Table 7: Betweenness Scores of 925-Core Center
in_deg out_deg bet eig close_in close_out name
12 233 368588.37 0 0 0 PrimeCreator2
8 60 18193.52 0 0 0 kerrijacobi
10 50 17453.79 0 0 0 JeremyRobards7
8 50 87.12 0 0 0 mona_cajun
11 0 0.00 0 0 0 staggerlee422
11 0 0.00 0 0 0 2newearth777
11 0 0.00 0 0 0 dtrastikeville
12 0 0.00 0 0 0 FlaRhps
11 0 0.00 0 0 0 russ_thor
11 0 0.00 0 0 0 PCreator714
Table 8: 3-Step Reach Scores of 925-core Center
name reach3
PrimeCreator2 0.72
kerrijacobi 0.64
JeremyRobards7 0.41
mona_cajun 0.39
FlaRhps 0.35
2newearth777 0.35
dtrastikeville 0.35
PCreator714 0.35
russ_thor 0.35
staggerlee422 0.35

Recommendations and Conclusions

The #QAnon network is composed of thousands of actors who often use a unique mix of rhetorical devices, in-group language, and Twitter-specific engagement strategies. The conspiracy community has developed such a large array of acronyms and language that the Tweets present in this dataset can be nearly incomprehensible to the broader public. Many of the most prolific users also include dozens of hashtags and mentions in their Tweets, further obfuscating the content itself.

But what this network demonstrates is that the unusual mentioning strategies and the countless hashtags are content, because they are strategically deployed to maximize engagement and exposure. Using k-core analysis coupled with LDA topic modeling, I find that the densest cores in both the simplified and full networks are dominated by users leveraging these engagement strategies to inflate the reach of their messages, as demonstrated most definitively by user @PrimeCreator2, a power user who has tweeted over 150,000 times over the course of the existence of his account, which was created in March 2018.

Global measures of centralization also confirm that this network is structured hierarchically around several high-frequency, strategic posters. Out-degree centralization is extremely high, and a check of out-degree centrality shows that only a handful of accounts make up most of the Tweets posted. As shown in the table below, only the top quartile of users have meaningful out-degree measures, while the histogram below demonstrates that the vast majority of users are clustered near 0.

Table 9: Quantiles of Out-Degree Centrality
x
0% 0
25% 0
50% 0
75% 2
100% 46040
## `stat_bin()` using `bins = 30`. Pick better value with `binwidth`.

The dominance of this network by a few message-magnifiers has significant implications for security considerations. As #QAnon has already proven dangerous enough to incite violence, it is important to understand how its online radicalization and communications network is structured and might be mitigated. From this analysis, it is likely that the removal of several of the most high-profile and prolific users would dramatically reduce the information flow throughout the network. There is a significant chance that it would even fracture the network.

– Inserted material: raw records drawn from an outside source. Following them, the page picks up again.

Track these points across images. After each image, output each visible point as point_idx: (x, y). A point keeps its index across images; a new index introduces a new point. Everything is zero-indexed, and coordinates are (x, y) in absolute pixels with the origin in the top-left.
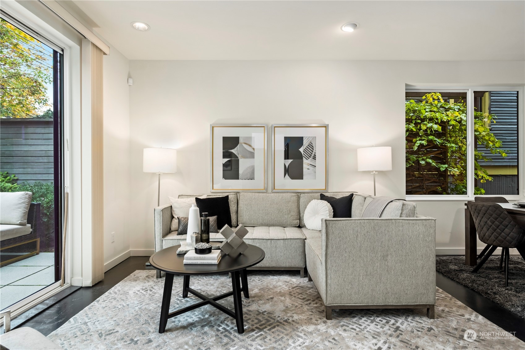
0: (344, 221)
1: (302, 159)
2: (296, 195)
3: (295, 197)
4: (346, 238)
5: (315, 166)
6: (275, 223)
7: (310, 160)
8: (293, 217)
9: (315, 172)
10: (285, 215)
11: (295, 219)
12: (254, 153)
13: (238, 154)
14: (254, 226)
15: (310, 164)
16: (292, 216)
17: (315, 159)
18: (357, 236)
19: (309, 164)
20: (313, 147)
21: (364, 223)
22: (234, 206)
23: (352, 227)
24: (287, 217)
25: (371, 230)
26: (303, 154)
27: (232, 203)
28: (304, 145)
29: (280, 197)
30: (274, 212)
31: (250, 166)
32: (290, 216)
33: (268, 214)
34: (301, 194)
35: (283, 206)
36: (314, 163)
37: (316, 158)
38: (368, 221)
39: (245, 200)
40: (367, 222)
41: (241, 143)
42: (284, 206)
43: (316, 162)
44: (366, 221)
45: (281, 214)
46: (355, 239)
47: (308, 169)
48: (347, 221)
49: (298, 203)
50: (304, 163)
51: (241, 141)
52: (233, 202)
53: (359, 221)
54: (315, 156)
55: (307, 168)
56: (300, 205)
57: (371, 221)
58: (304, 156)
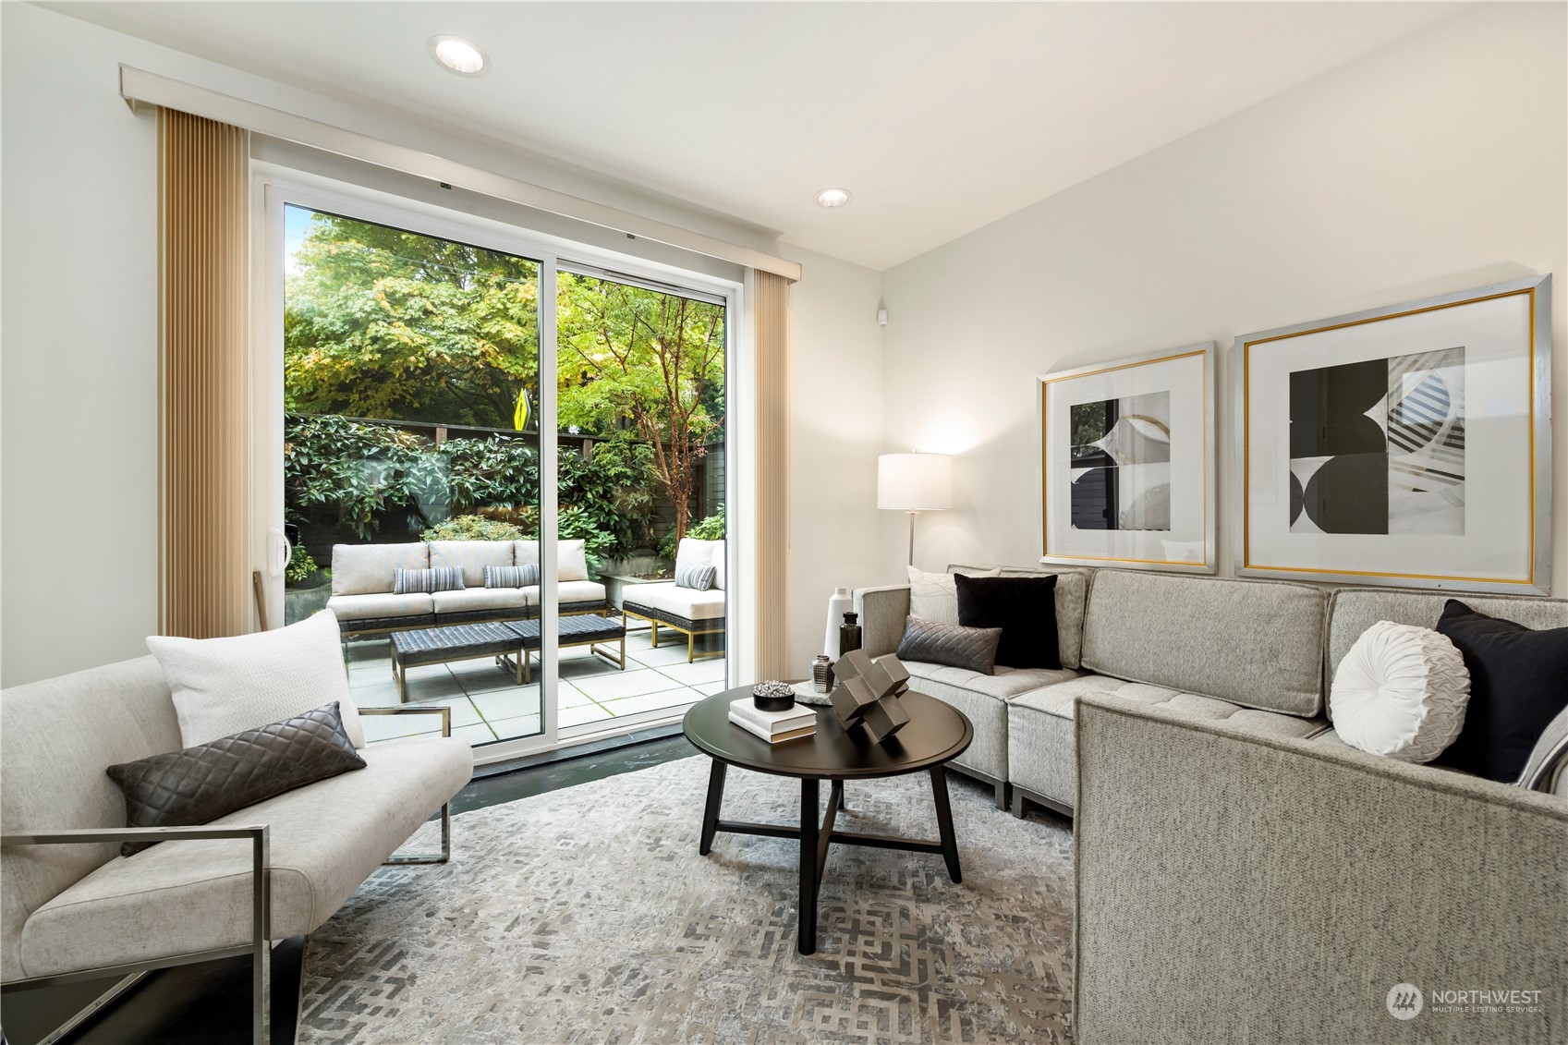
0: (1159, 725)
1: (1383, 448)
2: (1315, 596)
3: (1305, 602)
4: (1166, 805)
5: (1463, 478)
6: (1205, 686)
7: (1429, 453)
8: (1286, 675)
9: (1462, 504)
10: (1251, 662)
11: (1295, 684)
12: (1169, 444)
13: (1117, 452)
14: (1128, 679)
15: (1428, 470)
16: (1281, 671)
17: (1462, 447)
18: (1224, 815)
19: (1420, 468)
20: (1446, 393)
21: (1269, 762)
22: (1075, 609)
23: (1199, 763)
24: (1257, 672)
25: (1311, 810)
26: (1384, 429)
27: (1069, 597)
28: (1390, 391)
29: (1236, 597)
30: (1203, 645)
31: (1155, 488)
32: (1270, 670)
33: (1179, 648)
34: (1340, 591)
35: (1243, 629)
36: (1457, 463)
37: (1463, 439)
38: (1294, 758)
39: (1106, 592)
40: (1288, 764)
41: (1123, 418)
42: (1248, 628)
43: (1463, 457)
44: (1282, 754)
45: (1231, 657)
46: (1213, 825)
47: (1415, 490)
48: (1176, 730)
49: (1322, 628)
50: (1390, 465)
51: (1125, 410)
52: (1071, 594)
53: (1238, 746)
54: (1457, 433)
55: (1407, 488)
56: (1329, 634)
57: (1318, 763)
58: (1390, 439)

In the future, more analysis should be done on some of the peripheral cores and sub-groups outside of the dense center. How do the less prolific users interact with the #QAnon network? Are they passive observers, or do they have more “human”, less strategic methods of engagement? Further, there is significant opportunity to tease apart how the content of Tweets relates to the structure of the network. Statistical models like ERGMs might be deployed alongside topic modelling or other text analysis to better understand who create ties, who form sub-communities, and if language or subject matter govern the creation of those ties.